Exercise a:
Extract the stretch from "Sensory memory is" through "reported before decay." from the passage on the Multi-Store Memory Model.

Excerpt to read:
━━━━━━━━
The first influential scientific model of human memory was proposed by Richard Atkinson and Richard Shiffrin in 1968. Their Multi-Store Memory Model (sometimes called the Modal Model) describes memory as a sequence of three distinct stores — sensory memory, short-term memory, and long-term memory — through which information flows in stages. Each store differs in its capacity, duration, and the form in which information is encoded.

Sensory Memory

Sensory memory is the first and most fleeting stage. It holds a nearly complete snapshot of sensory experience for a very brief period — less than half a second for visual information (called iconic memory) and about 3–4 seconds for auditory information (called echoic memory). Sensory memory acts as a buffer: it holds a rich perceptual record long enough for selective attention to extract the most relevant information and pass it forward. Everything else decays immediately without further processing. George Sperling's classic 1960 experiments demonstrated that iconic memory holds far more information than people can report — participants could recall any row of a briefly flashed letter grid when cued immediately, showing that the full grid was briefly available even though the whole could not be reported before decay.

Short-Term Memory

Information that captures attention moves from sensory memory into short-term memory (STM). Short-term memory holds a small amount of information in an active, immediately accessible state for roughly 15–30 seconds without rehearsal. George Miller's famous 1956 paper ("The Magical Number Seven, Plus or Minus Two") showed that the capacity of short-term memory is approximately 7 ± 2 items (chunks). Without active rehearsal, items fade through a process called decay; they can also be lost through displacement when new incoming items push out old ones.
━━━━━━━━
Exercise b:
Rewrite the stretch of rows from the first row through the row containing "один день ...", replacing "Мои заказы" with "История заказов" and leaving everything else unchanged.
━━━━━━━━
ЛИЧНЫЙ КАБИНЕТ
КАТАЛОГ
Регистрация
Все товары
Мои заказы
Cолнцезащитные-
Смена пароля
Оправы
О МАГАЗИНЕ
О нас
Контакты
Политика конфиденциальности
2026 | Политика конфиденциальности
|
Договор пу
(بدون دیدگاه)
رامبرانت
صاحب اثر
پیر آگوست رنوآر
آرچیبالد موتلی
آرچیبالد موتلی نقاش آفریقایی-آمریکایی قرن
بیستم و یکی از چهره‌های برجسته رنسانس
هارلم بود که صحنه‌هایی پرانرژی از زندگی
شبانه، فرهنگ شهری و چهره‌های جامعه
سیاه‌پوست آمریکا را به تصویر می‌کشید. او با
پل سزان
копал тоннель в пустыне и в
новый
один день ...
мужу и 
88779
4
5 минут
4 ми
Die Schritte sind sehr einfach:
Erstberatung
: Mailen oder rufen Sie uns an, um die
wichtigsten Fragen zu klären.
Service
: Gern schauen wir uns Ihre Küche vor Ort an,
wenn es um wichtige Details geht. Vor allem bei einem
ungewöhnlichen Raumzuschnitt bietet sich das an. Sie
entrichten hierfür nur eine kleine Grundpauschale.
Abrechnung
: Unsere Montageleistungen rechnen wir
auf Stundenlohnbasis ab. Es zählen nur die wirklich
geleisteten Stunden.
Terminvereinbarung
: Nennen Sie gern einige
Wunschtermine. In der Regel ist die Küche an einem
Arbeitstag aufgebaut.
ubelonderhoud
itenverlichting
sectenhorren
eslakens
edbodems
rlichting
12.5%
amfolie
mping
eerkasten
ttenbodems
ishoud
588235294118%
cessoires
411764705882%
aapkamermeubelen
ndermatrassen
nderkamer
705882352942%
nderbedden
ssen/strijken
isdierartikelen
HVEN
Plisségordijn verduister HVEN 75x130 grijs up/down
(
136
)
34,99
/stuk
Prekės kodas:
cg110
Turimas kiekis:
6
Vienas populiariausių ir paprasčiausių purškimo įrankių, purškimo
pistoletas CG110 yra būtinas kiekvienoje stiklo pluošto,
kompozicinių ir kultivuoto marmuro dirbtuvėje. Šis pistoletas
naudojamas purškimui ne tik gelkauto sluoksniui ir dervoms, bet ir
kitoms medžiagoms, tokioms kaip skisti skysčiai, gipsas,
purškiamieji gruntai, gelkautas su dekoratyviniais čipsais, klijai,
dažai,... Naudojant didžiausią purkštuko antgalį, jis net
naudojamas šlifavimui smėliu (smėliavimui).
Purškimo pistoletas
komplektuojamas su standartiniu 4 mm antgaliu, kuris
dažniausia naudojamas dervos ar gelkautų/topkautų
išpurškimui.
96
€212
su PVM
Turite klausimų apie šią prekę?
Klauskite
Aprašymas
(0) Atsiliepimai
━━━━━━━━
Written answer a:
Sensory memory is the first and most fleeting stage. It holds a nearly complete snapshot of sensory experience for a very brief period — less than half a second for visual information (called iconic memory) and about 3–4 seconds for auditory information (called echoic memory). Sensory memory acts as a buffer: it holds a rich perceptual record long enough for selective attention to extract the most relevant information and pass it forward. Everything else decays immediately without further processing. George Sperling's classic 1960 experiments demonstrated that iconic memory holds far more information than people can report — participants could recall any row of a briefly flashed letter grid when cued immediately, showing that the full grid was briefly available even though the whole could not be reported before decay.

Written answer b:
ЛИЧНЫЙ КАБИНЕТ
КАТАЛОГ
Регистрация
Все товары
История заказов
Cолнцезащитные-
Смена пароля
Оправы
О МАГАЗИНЕ
О нас
Контакты
Политика конфиденциальности
2026 | Политика конфиденциальности
|
Договор пу
(بدون دیدگاه)
رامبرانت
صاحب اثر
پیر آگوست رنوآر
آرچیبالد موتلی
آرچیبالد موتلی نقاش آفریقایی-آمریکایی قرن
بیستم و یکی از چهره‌های برجسته رنسانس
هارلم بود که صحنه‌هایی پرانرژی از زندگی
شبانه، فرهنگ شهری و چهره‌های جامعه
سیاه‌پوست آمریکا را به تصویر می‌کشید. او با
پل سزان
копал тоннель в пустыне и в
новый
один день ...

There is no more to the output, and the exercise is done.